Eesta Alborz started the 2025–26 season strongly. In the first week, the team faced Persepolis at Enghelab Stadium and earned their first point with a goalless draw.

The team went on to secure valuable victories and finished the first half of the season with 17 points (5 wins, 2 draws, 2 losses), sitting third in the table. Notable results included a 5–0 win against Yasam Kurdistan in week five.

==Technical staff==

The technical staff of Eesta Alborz for the 2025–26 season:

· Head coach: Niloofar Ardalan – one of the most recognized figures in Iranian women's football and former head coach of the Iran U-20 national team

Niloofar Ardalan, a former player of the Iran national football and futsal teams, was appointed as Eesta Alborz's head coach, bringing a distinguished coaching career with five futsal league titles.

==Notable players==

===Current players (2025–26 season)===

Zahra Khajavi – Goalkeeper (national team player)

Zahra Ghanbari – Forward and captain (national team player)

Forough Mouri – Forward (national team player)

Mohaddeseh Zolfi – Forward

Samira Mohammadi – (national team player)

Fatemeh Motavalli – Player

In October 2025, seven players from Eesta Alborz were called up to the Iran women's national team camp, reflecting the high quality of the club's squad.

===Former players from the Kurdistan era===

During the club's time in Kurdistan, notable players included:

Fatemeh Makhdumi

Zohreh Jalali

Samira Mahmoudpour

Somayeh Esmaeili

Fatemeh Shaban

==Home stadium==

For the 2025–26 season, Eesta Alborz uses Enghelab Stadium in Karaj as its home ground. With a capacity of 15,000, it is one of the standard stadiums in Alborz province, opened in 2005.

Enghelab Stadium features natural grass and suitable facilities for hosting national and international matches and is currently undergoing renovation.

==Kit and colours==

Eesta Alborz's primary kit colour is blue. At the club's second kit unveiling ceremony in October 2025, players introduced the new kit wearing blue at the historic Khosro Abad Mansion in Sanandaj.

==Honours==

===Club===

· Kowsar Women Football League runners-up: 1 (2019–20, as Vchan Kurdistan)
· Fourth place in the Kowsar League: 2 (2020–21 and 2024–25, as Kani Kurdistan and Eesta Kurdistan)

===Individual===

· Kowsar League top scorer: Somayeh Khorrami (2019–20)

==Sponsorship==

Eesta Alborz is financially supported by Eesta Heavy Machinery Company, a company active in the production and distribution of heavy machinery in Iran, which established the Eesta Cultural and Sports Institute to support women's sports.
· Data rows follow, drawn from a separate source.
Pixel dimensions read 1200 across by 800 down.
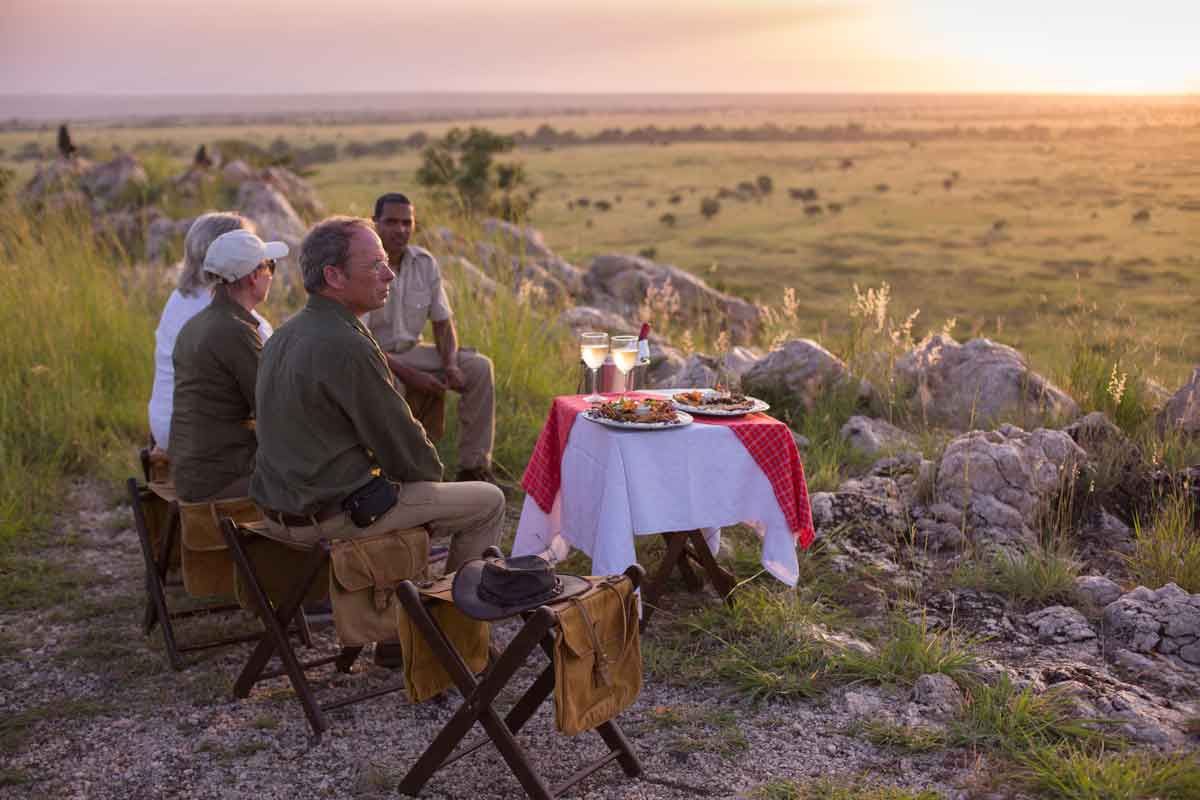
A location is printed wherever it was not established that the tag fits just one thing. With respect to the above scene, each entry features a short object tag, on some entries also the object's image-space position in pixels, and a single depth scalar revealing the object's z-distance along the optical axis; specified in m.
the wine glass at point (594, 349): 4.68
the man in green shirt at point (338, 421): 3.66
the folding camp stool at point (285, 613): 3.78
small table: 4.24
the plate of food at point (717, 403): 4.52
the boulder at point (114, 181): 17.09
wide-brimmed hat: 3.22
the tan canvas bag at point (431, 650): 3.44
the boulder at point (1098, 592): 4.79
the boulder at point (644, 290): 13.43
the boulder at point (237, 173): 16.84
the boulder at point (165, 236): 12.70
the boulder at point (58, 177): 16.11
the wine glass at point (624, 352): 4.66
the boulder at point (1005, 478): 5.50
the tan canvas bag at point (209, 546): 4.22
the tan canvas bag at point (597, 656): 3.18
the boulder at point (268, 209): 14.58
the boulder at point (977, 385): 6.85
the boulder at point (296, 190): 16.81
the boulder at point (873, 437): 6.57
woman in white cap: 4.28
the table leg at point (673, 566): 4.58
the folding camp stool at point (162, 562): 4.37
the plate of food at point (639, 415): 4.27
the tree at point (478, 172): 21.73
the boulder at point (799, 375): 7.24
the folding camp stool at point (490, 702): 3.17
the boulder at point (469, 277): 8.23
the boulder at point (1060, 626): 4.44
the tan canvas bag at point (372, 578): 3.71
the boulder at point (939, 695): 3.85
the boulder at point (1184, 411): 6.15
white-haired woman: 4.68
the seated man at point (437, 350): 6.39
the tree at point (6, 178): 18.78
The main goal of this support is to strengthen and develop women's sports, promote a culture of professional sports among women, and create platforms for the flourishing of sports talents.

==Rivalries and derbies==

===Alborz derby===

In the 2022–23 season, Taran Alborz was the representative of Alborz province in the top division. In their week-four match, Taran Alborz defeated Eesta Kurdistan (then playing as Kurdistan) 2–1. In the return match during the 2025–26 season, Eesta Alborz got their revenge with a 2–1 win over Taran Alborz.

==Current season standings==

As of the end of week nine of the 2025–26 season, Eesta Alborz sits third in the league table with 16 points. Khatoon Bam leads with 24 points, and Gol Gohar Sirjan is second with 21 points.